Hani doğaya düşen üç cemre gibi, sayılı, sıralı ve zamanı da belli değildir. Her ne kadar bu üç cemreden, doğanın bir parçası olarak pay alsak da, insana düşen cemre zamansız, apansız ama doğa gibi içleri ısıtacaklayın olur.
Havaya, suya, toprağa ve hayata…
Havaya, suya, toprağa ve hayata desek de aslında tümü gönlümüze, ömrümüze ve umudumuza düşmüyor mu?
Eğer baharın kapısıysa cemreler ve doğanın uyanışı ise bizler de o doğanın parçası değil miyiz? Bizlerin de bahara yani umuda açılan kapımız değil mi cemreler?

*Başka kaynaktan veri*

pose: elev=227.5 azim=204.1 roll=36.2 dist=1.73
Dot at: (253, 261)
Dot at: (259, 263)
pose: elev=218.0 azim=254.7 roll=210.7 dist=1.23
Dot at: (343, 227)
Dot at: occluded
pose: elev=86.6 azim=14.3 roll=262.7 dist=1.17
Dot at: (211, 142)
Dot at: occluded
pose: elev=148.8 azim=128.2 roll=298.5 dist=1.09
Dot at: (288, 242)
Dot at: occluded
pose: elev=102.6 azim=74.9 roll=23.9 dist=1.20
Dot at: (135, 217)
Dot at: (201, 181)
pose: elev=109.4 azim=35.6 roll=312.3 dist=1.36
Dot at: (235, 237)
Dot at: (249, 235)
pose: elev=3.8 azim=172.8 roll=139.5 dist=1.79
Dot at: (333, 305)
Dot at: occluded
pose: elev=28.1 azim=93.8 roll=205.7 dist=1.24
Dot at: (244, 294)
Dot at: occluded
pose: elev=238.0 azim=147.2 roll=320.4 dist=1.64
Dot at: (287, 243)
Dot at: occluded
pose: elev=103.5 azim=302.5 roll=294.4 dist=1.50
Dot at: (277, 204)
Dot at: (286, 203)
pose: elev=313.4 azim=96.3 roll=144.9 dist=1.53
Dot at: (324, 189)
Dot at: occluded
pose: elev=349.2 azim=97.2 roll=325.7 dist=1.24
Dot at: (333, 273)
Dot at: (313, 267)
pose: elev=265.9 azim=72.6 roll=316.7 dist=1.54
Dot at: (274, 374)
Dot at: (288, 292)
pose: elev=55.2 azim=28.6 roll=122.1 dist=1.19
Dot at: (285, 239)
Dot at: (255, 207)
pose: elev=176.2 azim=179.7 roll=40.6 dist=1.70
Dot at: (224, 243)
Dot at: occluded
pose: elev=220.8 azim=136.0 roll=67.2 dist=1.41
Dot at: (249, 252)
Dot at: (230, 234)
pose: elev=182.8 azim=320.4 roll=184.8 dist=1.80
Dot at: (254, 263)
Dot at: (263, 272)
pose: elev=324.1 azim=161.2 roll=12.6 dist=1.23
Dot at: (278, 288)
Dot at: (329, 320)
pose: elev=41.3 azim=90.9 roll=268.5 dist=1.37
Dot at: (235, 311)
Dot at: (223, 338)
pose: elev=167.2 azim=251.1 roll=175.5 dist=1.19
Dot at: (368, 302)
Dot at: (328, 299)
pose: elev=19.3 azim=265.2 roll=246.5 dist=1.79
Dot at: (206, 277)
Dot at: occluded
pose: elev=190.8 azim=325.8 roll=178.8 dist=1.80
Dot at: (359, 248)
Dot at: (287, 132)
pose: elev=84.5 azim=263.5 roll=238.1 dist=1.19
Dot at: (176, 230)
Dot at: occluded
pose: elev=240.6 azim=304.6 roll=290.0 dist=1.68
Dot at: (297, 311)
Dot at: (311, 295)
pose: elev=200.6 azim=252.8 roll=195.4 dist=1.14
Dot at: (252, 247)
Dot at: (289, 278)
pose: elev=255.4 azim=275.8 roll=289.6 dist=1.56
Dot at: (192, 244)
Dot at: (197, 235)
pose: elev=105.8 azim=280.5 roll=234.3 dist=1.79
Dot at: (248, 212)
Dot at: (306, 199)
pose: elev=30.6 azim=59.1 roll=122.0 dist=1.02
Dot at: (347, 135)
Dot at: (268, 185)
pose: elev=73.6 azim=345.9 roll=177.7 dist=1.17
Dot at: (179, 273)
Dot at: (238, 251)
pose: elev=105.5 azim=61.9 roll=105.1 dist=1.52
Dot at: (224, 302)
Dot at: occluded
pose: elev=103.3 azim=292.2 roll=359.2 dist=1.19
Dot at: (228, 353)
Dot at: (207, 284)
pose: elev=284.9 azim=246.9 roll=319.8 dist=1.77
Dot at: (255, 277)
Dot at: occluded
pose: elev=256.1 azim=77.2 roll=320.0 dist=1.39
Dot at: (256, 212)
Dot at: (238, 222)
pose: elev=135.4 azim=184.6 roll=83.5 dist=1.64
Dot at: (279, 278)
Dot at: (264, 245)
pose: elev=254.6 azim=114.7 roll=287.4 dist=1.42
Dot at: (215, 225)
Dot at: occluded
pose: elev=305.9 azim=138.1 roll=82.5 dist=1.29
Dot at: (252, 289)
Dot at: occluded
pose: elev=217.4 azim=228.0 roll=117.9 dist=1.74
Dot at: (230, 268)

Tek fark, insana cemre, dördüncü cemre zamansız ve apansız düşer.
***
Havaya düştü ilk. Suyu, çiçekleri, kuşları ve sıcaklığı yanına alarak. Sert, boğucu ve kasvetli gökyüzünden daha sevecen ve sıcak bir mavi aralanır önce.
Mağaralarından, kovuklarından, kuytularından esneyerek çıkan hayvanlar, tek başlarına yattıkları uykularından anne olup, aile olup çıkarlar daha sonra. Henüz derin ormanların erimemiş karları üzerindeki izlerden, yanı başınızdaki çalılıklardan gelen seslerden anlarsınız bunu. Tarlalara karışan tilkiler, heyecan dolu geyiklerin koşuşturmalarından ve daha nicesinden havaya düşen cemrenin aslında hayvanların hayata uyanışına düştüğünü anlarsınız.
***
Suya düşer sonra cemre. Durgun göletlerin erimeye yüz tutmuş buzları arasından titreterek iner suya.
Göçmen kuşlara davettir aslında suya düşen cemre. Kuytu sulara saklanmış ördeklere, denize yakın yerlerde balıkçıllara ve gökyüzünde güneyden kuzeye uçuşan ve ilahi güzellikteki turnalara davettir bu cemre. Ve hiçbiri de karşılıksız bırakmaz bu daveti. Cemre suya düştükten hemen sonra bir bakarsınız ki her yanda kuş cıvıltıları ilk cemredeki çiçeklerin renklerine karışır.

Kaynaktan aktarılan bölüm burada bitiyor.